A. Kcnh3-expressing regions were identified by in situ hybridization on sections from E11.5 (Aa-b), E13.5 (Ac-d) and E16.5 (Ae-f) murine forebrains. While no specific staining could be detected at E11.5 (Aa-b), at E13.5 weak to mild expression was detectable in the regions corresponding to the rostral lateral pallium (Ac) to the developing lateral entorhinal cortex (Ad). At E16.5, Kcnh3 expression took place in the same regions as at E13.5 (Ae-f), as well as in the developing hippocampus (Af). B. qRTPCR analysis showed transcriptional levels of Kcnh3 in the forebrain at different developmental stages (E11.5, E13.5, E14.5, E15.5, E16.5, E17.5 and adult). Kcnh3 expression increased between E11.5 and E13.5, remained stationary until E17.5, and increased at the adult stage. Values are expressed as relative fold change in comparison to E11.5 (indicated as 1). ****p < 0.0001; One-way ANOVA – Šidák's post-test comparing consecutive developmental stages; n = 3. C. Kcnh3 expression in forebrains of Foxg1^−/− (Cb) as compared to wild-type (Ca) animals. Kcnh3 was undetectable in Foxg1^−/−. Experimental replicates: n = 3 for all in situ hybridization experiments, except for Foxg1^−/− (n = 2). Scale bar: 200 μm.
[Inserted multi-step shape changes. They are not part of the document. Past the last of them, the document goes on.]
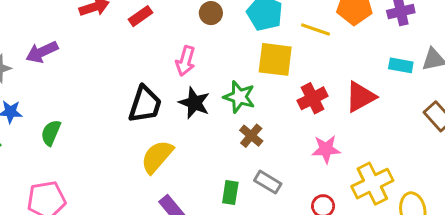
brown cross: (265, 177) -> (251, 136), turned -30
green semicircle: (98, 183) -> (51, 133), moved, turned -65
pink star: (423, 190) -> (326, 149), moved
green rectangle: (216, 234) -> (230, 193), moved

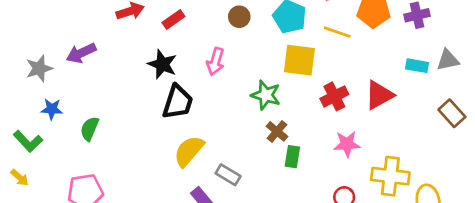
black star: (194, 103) -> (162, 64), moved
gray rectangle: (268, 182) -> (228, 175), moved
yellow cross: (372, 184) -> (390, 176), turned 33
green rectangle: (230, 193) -> (292, 157), moved

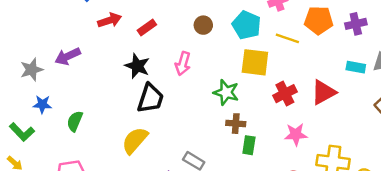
brown cross: (277, 131) -> (236, 124), turned -36
yellow semicircle: (189, 151) -> (135, 140), moved

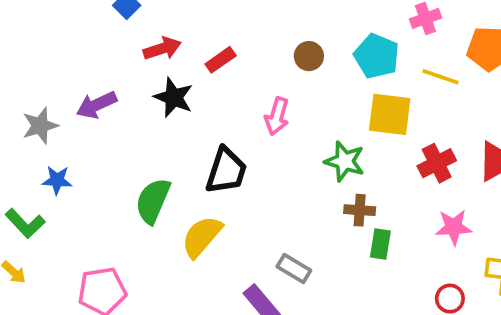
black star: (137, 66) -> (174, 97), moved
green semicircle: (75, 121) -> (153, 201), moved, size x1.4

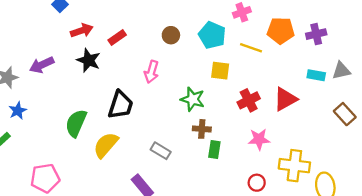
yellow square: (390, 114) -> (220, 71), size x0.7
blue star: (57, 180) -> (18, 111), turned -30
gray rectangle: (294, 268) -> (161, 151), moved

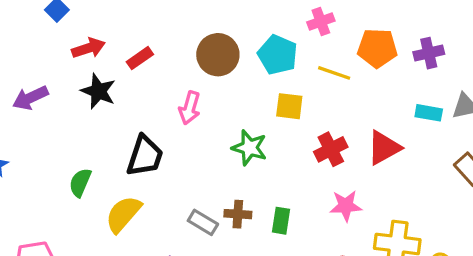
brown circle: (171, 35) -> (218, 55), size x1.6
green semicircle: (76, 123) -> (80, 183), size x0.7
brown cross: (202, 129) -> (238, 214), moved

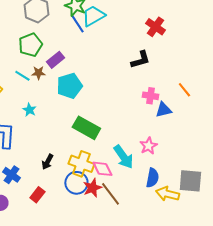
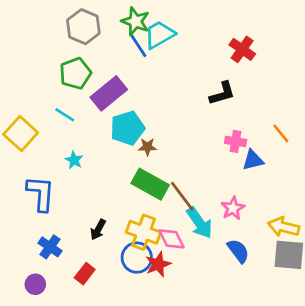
purple rectangle: (55, 60) -> (109, 93), size x1.5
brown star: (38, 73) -> (147, 147), moved
blue semicircle: (152, 178) -> (238, 251), turned -48
brown line: (110, 194) -> (182, 196), moved
yellow arrow: (167, 194) -> (284, 227), moved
Figure 9. Developmental dynamics of the FOXG1/FOXO/SMAD4 network in the context of cortical progenitor proliferation and differentiation

A. At E11.5 proliferation is dominant and expression of Cdkn1a through FOXO1 protein is prevented by IGF1-mediated activation of the AKT-signaling pathway that keeps FOXO1 in the cytoplasm due to phosphorylation. B. As development progresses, progenitors are exposed to increasing amounts of differentiating signals. To prevent exit from mitosis FOXG1 associates with FOXO1 and SMAD4 complexes at the Cdkn1a promoter and thereby FOXG1 prevents cell cycle exit. At the same time, FOXG1 represses the expression of Foxo1, Foxo3 and Tgfβ. C. In differentiating progenitors, transient downregulation of FOXG1 allows differentiating signals such as TGFβ to drive neuronal differentiation, which follows FOXO1/SMAD4 mediated transcription of Cdkn1a. To allow differentiated cells to integrate into the cortical plate, FOXO1/SMAD4 proteins drive Foxg1 expression. D. FOXG1 binds to the 3′-UTR of Kcnh3 and activates expression of Kcnh3 in mature neurons. FOXO3 also drives Kcnh3 expression.